Raymond da un paso amenazante en dirección a la pareja, arrastrando consigo a Dominique.

—No sea idiota —dice Steinberg señalando las cámaras de seguridad.

—Eh, Ray…

Raymond se da la vuelta.

En eso, la punta del tacón alto de Dominique se clava con fuerza en el dedo gordo del pie de Raymond. Éste lanza un alarido de dolor y le suelta el brazo. Seguidamente, en un solo movimiento, Dominique asesta un golpe con el filo de la mano al culturista, de lleno en la nuez, que lo hace enmudecer.

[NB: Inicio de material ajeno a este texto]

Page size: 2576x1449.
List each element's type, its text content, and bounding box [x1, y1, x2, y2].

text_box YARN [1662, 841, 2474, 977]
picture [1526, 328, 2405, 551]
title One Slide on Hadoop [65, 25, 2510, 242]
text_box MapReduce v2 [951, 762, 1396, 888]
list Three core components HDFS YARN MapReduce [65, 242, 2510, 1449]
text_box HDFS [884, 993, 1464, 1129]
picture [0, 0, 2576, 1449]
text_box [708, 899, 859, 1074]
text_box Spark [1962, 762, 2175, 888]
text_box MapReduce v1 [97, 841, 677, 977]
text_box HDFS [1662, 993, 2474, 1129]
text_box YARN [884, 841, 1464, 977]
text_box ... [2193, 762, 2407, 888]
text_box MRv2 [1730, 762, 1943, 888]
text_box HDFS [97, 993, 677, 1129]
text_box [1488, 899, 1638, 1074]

Raymond se agarra la garganta, jadeando en busca de aire. Cuando se desploma de rodillas, Dominique gira y se sitúa en posición para aplastarle la desprotegida nuca con el talón del pie.

—Dominique, no… —Steinberg la sujeta por el brazo antes de que pueda ejecutar la patada en semicírculo—. Deja que se encargue la policía.

Mindy abre el ascensor y los tres se meten dentro.

Raymond se levanta con dificultad. Se vuelve hacia Dominique con los ojos echando chispas y moviendo la boca en un intento de articular algún sonido. Cuando empiezan a cerrarse las puertas del ascensor, forma con los labios la palabra «Gabriel» y se pasa un dedo por la base del cuello.